Reumann & Robel (Helge Reumann, né en 1966 en Suisse et Xavier Robel, né en 1971 au Québec
Xavier Robel et Helge Reumann ont rompu avec la logique des bandes dessinées traditionnelles et développent un goût pour l’absurde et l’art brut. Leurs styles se confondent dans des histoires qui semblent naïves mais sont en réalité cruelles et cyniques. Pour Toy Comix, Xavier suspend des Soft Fabrics Toys, un ensemble d’objets en peluche rose aux formes organiques, tandis que Helge présente une série de jouets uniques en bois. Ils seront environnés de voitures de course, de rallye, de police et de jouets en plastique latex.
Une installation
Le Tampographe de Sardon (né en 1970, en France)
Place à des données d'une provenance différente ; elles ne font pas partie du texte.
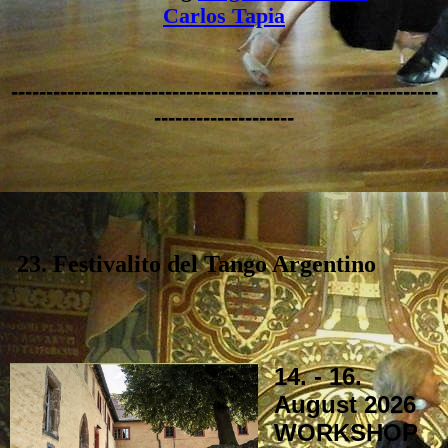
Carlos Tapia
-------------------------------------------------------------
--------------------
23. Festivalito del Tango Argentino
14. - 16.
August 2026
WORKSHOP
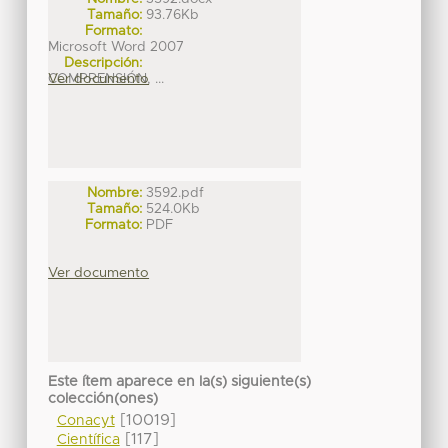
Tamaño:
93.76Kb
Formato:
Microsoft Word 2007
Descripción:
COMPRENSIÓN, ...
Ver documento
Nombre:
3592.pdf
Tamaño:
524.0Kb
Formato:
PDF
Ver documento
Este ítem aparece en la(s) siguiente(s)
colección(ones)
[10019]
Conacyt
[117]
Científica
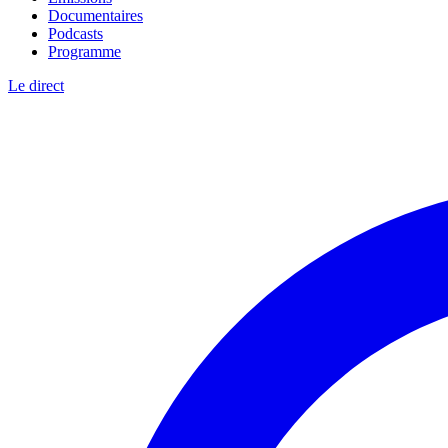
Documentaires
Podcasts
Programme
Le direct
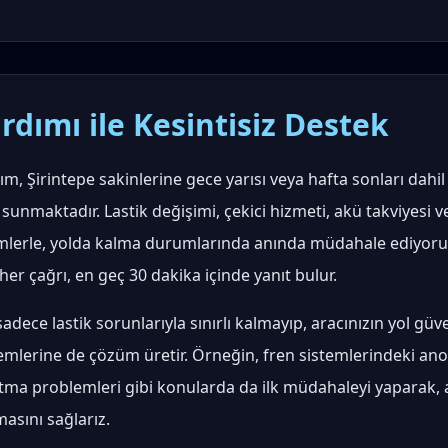
rdımı ile Kesintisiz Destek
ım, Şirintepe sakinlerine gece yarısı veya hafta sonları dahi
 sunmaktadır. Lastik değişimi, çekici hizmeti, akü takviyesi v
mlerle, yolda kalma durumlarında anında müdahale ediyoru
r çağrı, en geç 30 dakika içinde yanıt bulur.
adece lastik sorunlarıyla sınırlı kalmayıp, aracınızın yol güv
mlerine de çözüm üretir. Örneğin, fren sistemlerindeki anorm
atma problemleri gibi konularda da ilk müdahaleyi yaparak, 
asını sağlarız.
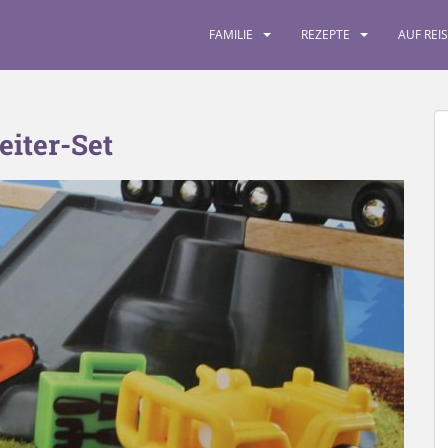
FAMILIE
REZEPTE
AUF REI
eiter-Set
Auteur d’illustrations de presse et de bandes dessinées, Sardon a débuté en 1993 la confection de « tampons » qu’il réalise lui-même de A à Z (gravure, gomme, boîte...). Pour Toy Comix, il réalise une « peinture murale » qui évoque des souvenirs de manifestations dans le pays basque de son enfance. Façades endommagées, manifestants, voitures brûlées sont évoqués à l’aide de ses tampons sur le mur. Les objets-tampons ayant servis à réaliser cette « peinture » seront également exposés.
Des films
Pecking Chicken de Thiriet (né en 1958)
Dessinateur régulier pour les magazines Psikopat, Fluide Glacial, Spirou… Thiriet a aussi participé plusieurs fois aux activités de l’OuBaPo. Depuis 1997, il a aussi réalisé trois courts métrages qui mettent en scène un jouet mécanique : Pecking Chicken. Le premier Pecking Chicken est né de l’envie de « faire un film chez lui sans rien acheter ». Réalisé avec un camescope, il a obtenu un prix et a pu s’acheter une caméra numérique avec laquelle il a réalisé son dernier opus en 2004. Les trois courts métrages seront projetés dans le cadre de l’exposition Toy Comix.
Des interviews
« Alors moi mon jouet c’était... »
Dans la salle multimédia de la Galerie des jouets, un film-interview évoque les jouets d’enfance préférés des artistes. Drôles, cocasses, mais aussi inquiétantes, leurs réponses se succèdent à travers des souvenirs d’enfance encore bien présents. Certains ont retrouvé voire gardé le jouet de leur enfance qui sera exposé dans la Galerie. Le film produit par le Musée des Arts Décoratifs est réalisé et monté par Olivier Souchard et sa conception graphique créée par Etienne Mineur pour Incandescence.